Literally thousands of biological and environmental factors can cause mental retardation. The most severe forms of MR tend to result from genetic disorders. Down syndrome and fragile X syndrome are the two most common types of genetic disorders that cause mental retardation. Together these two disorders alone affect 1 in every 500 children born, and more than 700 other genetic diseases also can contribute to MR (Hodapp & Dykens, 2003). Mental retardation can also result from prenatal damage to the brain and nervous system by toxins such as alcohol and drugs. Prenatal alcohol exposure is the leading known cause of mental retardation in the United States (Abel & Sokol, 1987; Institute of Medicine, 1996). MR can also occur when infants suffer oxygen deprivation or other traumas during birth, and when they are born prematurely.
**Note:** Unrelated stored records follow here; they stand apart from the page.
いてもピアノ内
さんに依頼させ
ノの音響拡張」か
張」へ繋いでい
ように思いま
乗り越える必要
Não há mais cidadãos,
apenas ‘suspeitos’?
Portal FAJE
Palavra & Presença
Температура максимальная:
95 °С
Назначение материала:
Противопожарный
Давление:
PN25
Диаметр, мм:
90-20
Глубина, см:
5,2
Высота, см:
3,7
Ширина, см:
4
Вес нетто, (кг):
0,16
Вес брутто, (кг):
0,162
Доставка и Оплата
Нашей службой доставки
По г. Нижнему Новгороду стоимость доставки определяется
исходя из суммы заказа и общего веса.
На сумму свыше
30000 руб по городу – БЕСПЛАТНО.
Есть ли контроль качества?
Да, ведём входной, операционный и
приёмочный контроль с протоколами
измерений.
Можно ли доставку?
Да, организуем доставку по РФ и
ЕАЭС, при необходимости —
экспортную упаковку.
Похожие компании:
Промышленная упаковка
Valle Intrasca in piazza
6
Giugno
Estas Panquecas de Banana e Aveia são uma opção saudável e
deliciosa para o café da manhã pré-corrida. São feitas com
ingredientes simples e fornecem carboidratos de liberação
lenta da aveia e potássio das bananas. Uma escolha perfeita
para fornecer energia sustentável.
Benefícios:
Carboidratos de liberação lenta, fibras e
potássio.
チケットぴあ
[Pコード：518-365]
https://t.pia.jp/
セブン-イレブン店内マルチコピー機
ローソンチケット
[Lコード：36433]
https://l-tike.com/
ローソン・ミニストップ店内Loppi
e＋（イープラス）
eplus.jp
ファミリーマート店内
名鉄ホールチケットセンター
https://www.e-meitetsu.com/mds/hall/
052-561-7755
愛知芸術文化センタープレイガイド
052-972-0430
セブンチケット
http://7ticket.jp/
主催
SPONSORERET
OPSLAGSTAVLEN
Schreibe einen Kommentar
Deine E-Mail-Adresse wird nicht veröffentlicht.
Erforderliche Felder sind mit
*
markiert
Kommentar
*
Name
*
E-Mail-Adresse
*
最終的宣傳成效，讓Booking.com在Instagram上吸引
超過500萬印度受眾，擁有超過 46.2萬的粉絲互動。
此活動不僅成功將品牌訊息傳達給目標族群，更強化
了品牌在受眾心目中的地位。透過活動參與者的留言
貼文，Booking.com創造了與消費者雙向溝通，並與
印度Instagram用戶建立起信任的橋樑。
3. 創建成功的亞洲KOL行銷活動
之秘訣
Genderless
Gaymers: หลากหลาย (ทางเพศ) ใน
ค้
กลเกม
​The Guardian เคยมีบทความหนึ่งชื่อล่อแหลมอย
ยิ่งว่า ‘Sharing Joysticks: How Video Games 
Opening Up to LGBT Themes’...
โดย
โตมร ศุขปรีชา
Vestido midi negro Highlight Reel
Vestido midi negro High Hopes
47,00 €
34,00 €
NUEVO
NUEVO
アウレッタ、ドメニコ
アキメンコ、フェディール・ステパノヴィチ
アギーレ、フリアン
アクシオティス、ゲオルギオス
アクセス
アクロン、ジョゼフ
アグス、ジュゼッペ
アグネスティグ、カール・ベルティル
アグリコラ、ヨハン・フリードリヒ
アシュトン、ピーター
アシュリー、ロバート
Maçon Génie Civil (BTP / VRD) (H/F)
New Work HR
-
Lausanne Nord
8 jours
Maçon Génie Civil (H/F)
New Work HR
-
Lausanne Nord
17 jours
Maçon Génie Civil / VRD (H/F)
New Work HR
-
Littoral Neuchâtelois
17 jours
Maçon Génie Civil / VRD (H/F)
After children are born, numerous factors in the environment can retard mental development. The best-known environmental factors related to MR include exposure to lead and other toxins, poor nutrition, lack of stimulation, and parents who are illiterate or mentally retarded themselves. Rates of mental retardation are higher among children living in poverty, minority children, and males (Hodapp & Dykens, 2003). Mental health researchers often refer to retardation caused by lack of educational opportunity and stimulation as cultural-familial retardation. Mental retardation also can have multiple causes. For example, children may inherit low intelligence from their parents; on top of this, they may suffer poor nutrition, and their parents may fail to provide a stimulating learning environment. When both parents have mental retardation, the odds are more than 40% that their children will also have MR. The odds drop to 20% when only one parent has MR and to less than 10% when neither parent has MR (Mash & Wolfe, 2005).
Approximately 85% of people with mental retardation are in the mild category (Mash & Wolfe, 2005). Toddlers and preschoolers with mild MR usually show only small delays. When they reach early elementary school, however, they fall behind in academic subjects. With some special education and support, these children can learn up to the sixth- or seventh-grade level. They may have only minor problems with peers and other social relationships, and after finishing school they can live and work independently or with a modest amount of supervision. At the other end of the scale, 1 to 2% of all people with mental retardation are in the profound category. As infants, they show serious delays in sensory and motor functions, and by the age of 4 they are still responding like typical 1-year-olds (Mash & Wolfe, 2005). These children need considerable training to learn to perform self-care activities such as eating, dressing, and toileting. They will need lifelong care. At present, most people with profound MR in the United States eventually go to live in group homes or residential facilities. Almost all cases of profound MR have a genetic or biological cause.
There are several things family members and other people can do to help children with mental retardation improve the quality of their lives (Mash & Wolfe, 2005; Ramey & Ramey, 1992). They can encourage children with MR to explore the environment so they can learn and gather information, and work with them on basic learning skills such as labeling, sorting, and comparing objects. Children with MR need consistent care from a responsible adult—someone they can trust and depend on. Caregivers can also help by celebrating the achievements and developmental milestones of children with MR, and protect them from harmful teasing, punishment, and criticism. None of these steps can erase the retardation, but they can go a long way in helping the child live a more happy and satisfying life.